WHAT TO DO »
What is needed is a verbatim copy of every record below, with the pictures left out.

··········

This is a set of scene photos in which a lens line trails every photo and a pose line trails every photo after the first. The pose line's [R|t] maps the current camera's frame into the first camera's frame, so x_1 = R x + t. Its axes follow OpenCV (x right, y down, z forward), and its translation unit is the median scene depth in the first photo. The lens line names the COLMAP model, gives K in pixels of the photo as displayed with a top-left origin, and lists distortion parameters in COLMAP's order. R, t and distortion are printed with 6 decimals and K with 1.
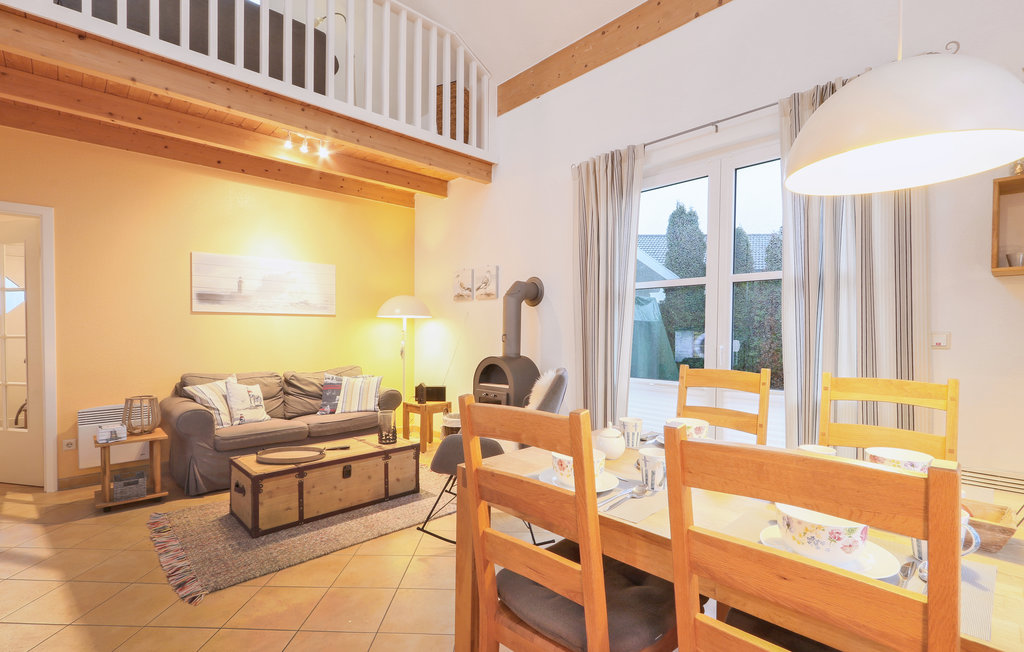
lens RADIAL K [[481.6, 0, 507.4], [0, 481.6, 347.7], [0, 0, 1]] dist [-0.000524, -0.000267]
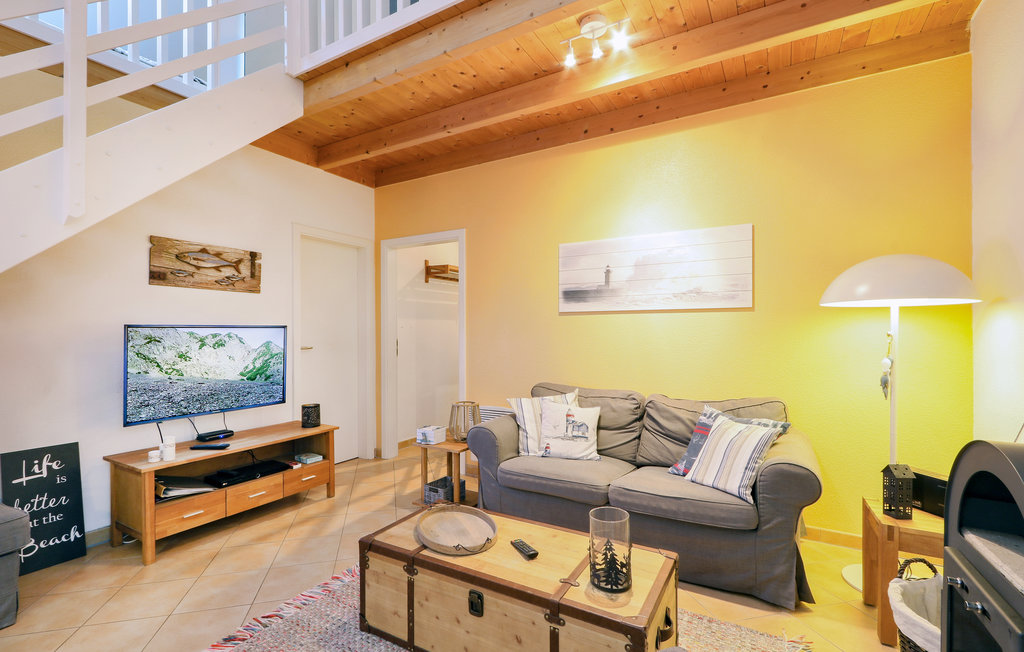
lens RADIAL K [[459.7, 0, 498.5], [0, 459.7, 327.9], [0, 0, 1]] dist [-0.000637, -0.000323]
pose [[0.266250, -0.010526, -0.963846, 0.121651], [-0.031954, 0.999294, -0.019740, -0.026472], [0.963374, 0.036055, 0.265726, 0.658352]]
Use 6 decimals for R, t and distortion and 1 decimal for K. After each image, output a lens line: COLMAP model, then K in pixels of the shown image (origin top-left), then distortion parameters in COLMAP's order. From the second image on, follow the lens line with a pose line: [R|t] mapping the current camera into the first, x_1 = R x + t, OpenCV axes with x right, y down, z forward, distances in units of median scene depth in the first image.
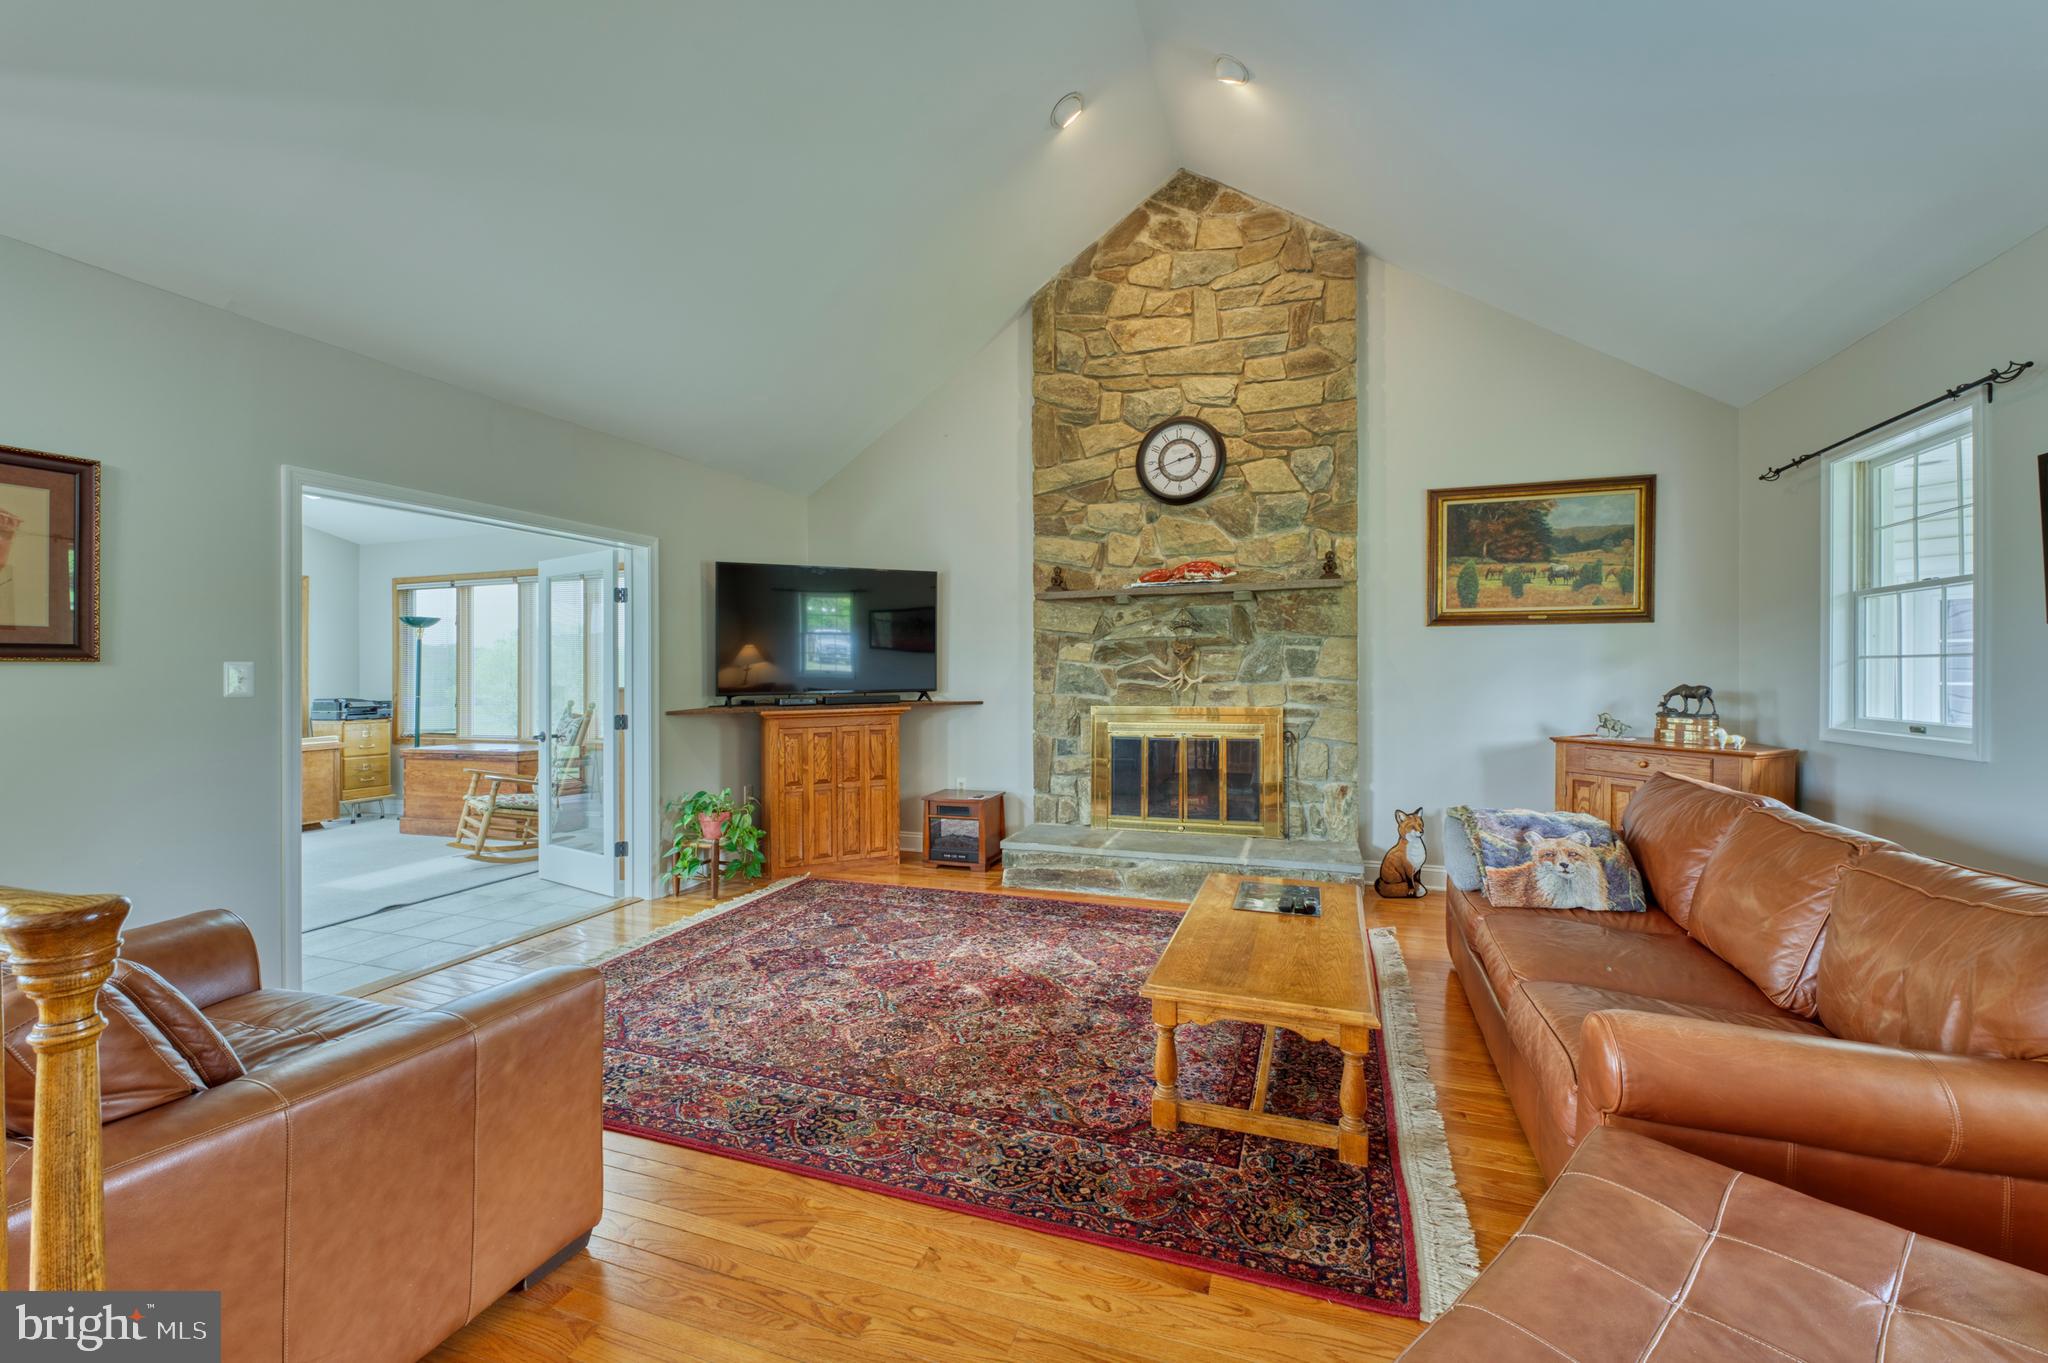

··········

TASK OUTPUT »
This is a set of scene photos in which a lens line trails every photo and a pose line trails every photo after the first. The pose line's [R|t] maps the current camera's frame into the first camera's frame, so x_1 = R x + t. Its axes follow OpenCV (x right, y down, z forward), and its translation unit is the median scene depth in the first photo. The lens line names the COLMAP model, gives K in pixels of the photo as displayed with a top-left origin, and lists distortion parameters in COLMAP's order. R, t and distortion are printed with 6 decimals and K with 1.
lens RADIAL K [[481.6, 0, 507.4], [0, 481.6, 347.7], [0, 0, 1]] dist [-0.000524, -0.000267]
lens RADIAL K [[459.7, 0, 498.5], [0, 459.7, 327.9], [0, 0, 1]] dist [-0.000637, -0.000323]
pose [[0.266250, -0.010526, -0.963846, 0.121651], [-0.031954, 0.999294, -0.019740, -0.026472], [0.963374, 0.036055, 0.265726, 0.658352]]
Use 6 decimals for R, t and distortion and 1 decimal for K. After each image, output a lens line: COLMAP model, then K in pixels of the shown image (origin top-left), then distortion parameters in COLMAP's order. From the second image on, follow the lens line with a pose line: [R|t] mapping the current camera into the first, x_1 = R x + t, OpenCV axes with x right, y down, z forward, distances in units of median scene depth in the first image.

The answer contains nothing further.